• **WRITTEN EXERCISE 1**
According to the passage on Balqon, what percentage of the company's current revenue comes from exports?
• **WRITTEN EXERCISE 2**
In the passage on Balqon, write out everything from "Yard tractors aren’t" down to "buses into service.", substituting "urban" for "inner-city".
• **WRITTEN EXERCISE 3**
Proceed with the passage on Balqon, picking up after its final sentence.

Yard tractors aren’t Balqon’s only products. It also makes the M150 inner-city delivery truck, which can haul four tons, and has a maximum speed of 70 mph and a range of 90 miles loaded. Balqon also exports drive systems to bus and truck manufacturers in Europe and Asia – in fact, 84% of the company’s current revenue comes from exports. Diesel prices are higher in these markets, so it’s easier to justify using EVs in many commercial applications on an economic basis alone. However, the pollution angle is more and more attractive to buyers in Asia, where cities are growing so fast that there’s a pressing need for mass transit, but local planners find that it’s no longer politically acceptable to put nasty diesel buses into service.

Mr Samra is always mindful of the particular requirements of an individual market, and targets only those niches in which EVs’ strengths can provide value (and where their drawbacks aren’t a problem). For example, the company has found that garbage trucks aren’t a good niche, because heavy, bulky batteries would limit a truck’s payload, which isn’t acceptable to trash haulers. On the other hand, he sees opportunity in class 7 and 8 heavy tractors. Of the 760,000 on US roads, 240,000 are used on short-haul routes – not exactly a small niche.

Like any EV expert, Mr Samra has a lot to say about batteries and industrial energy storage – a natural complement to electric mobility.

• **DATA**
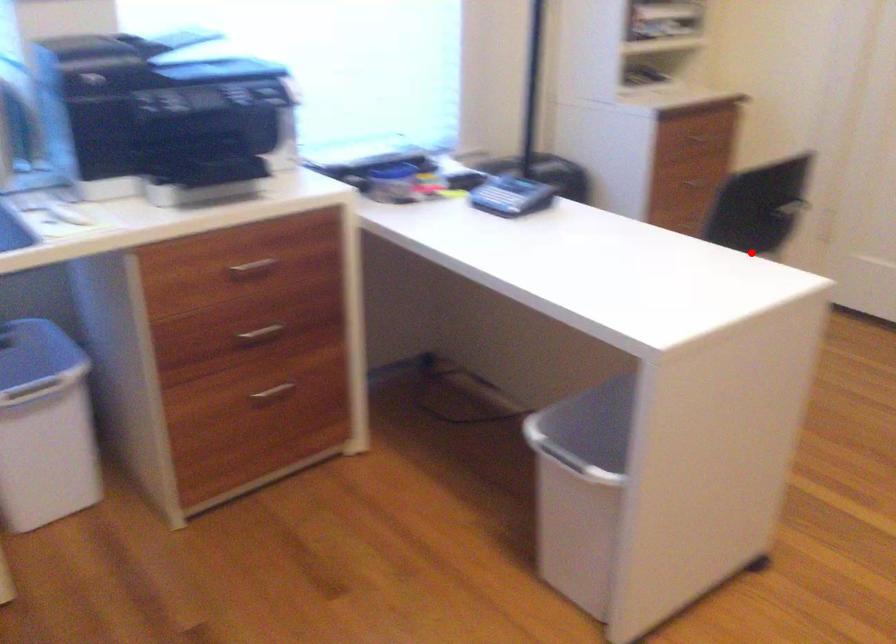
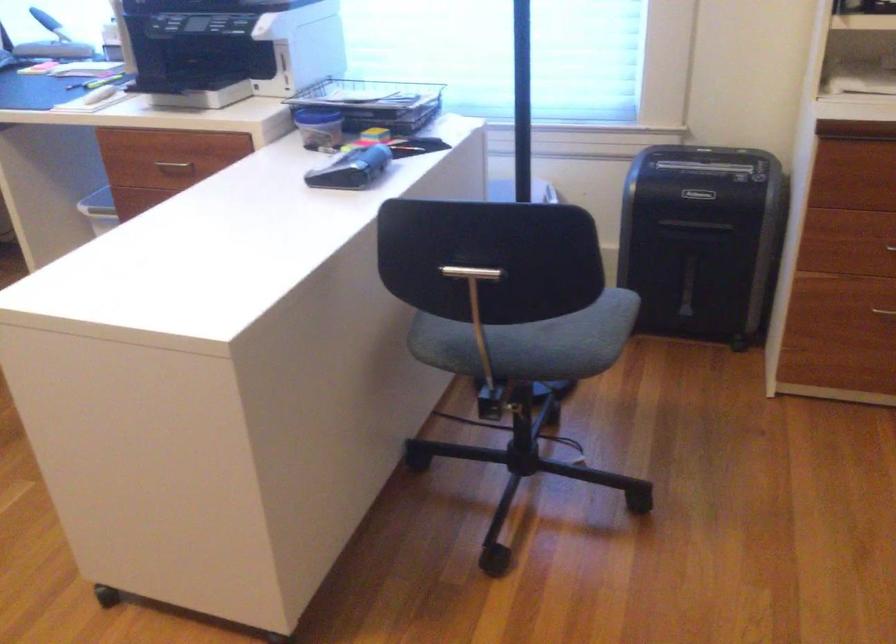
Question: I am providing you with two images of the same scene from different viewpoints. In image1, a red point is highlighted. Considering the same 3D point in image2, which of the following is correct?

• **REPLY 1**
84%

• **REPLY 2**
Yard tractors aren’t Balqon’s only products. It also makes the M150 urban delivery truck, which can haul four tons, and has a maximum speed of 70 mph and a range of 90 miles loaded. Balqon also exports drive systems to bus and truck manufacturers in Europe and Asia – in fact, 84% of the company’s current revenue comes from exports. Diesel prices are higher in these markets, so it’s easier to justify using EVs in many commercial applications on an economic basis alone. However, the pollution angle is more and more attractive to buyers in Asia, where cities are growing so fast that there’s a pressing need for mass transit, but local planners find that it’s no longer politically acceptable to put nasty diesel buses into service.

• **REPLY 3**
Industrial energy storage

Balqon is exploring the industrial energy storage market, where the name of the game is replacing lead-acid batteries with newer lithium-ion technology. The latter offers about double the lifespan, almost no maintenance, and better transfer efficiency. So why is anyone still buying lead-acid batteries? You guessed it – up-front costs are still lower, at least for smaller classes of batteries. For high-capacity batteries (700-1,000 amp hours), however, Li-ion has reached price parity, and Balqon has identified several promising niches, including forklifts, solar storage and airport ground support equipment.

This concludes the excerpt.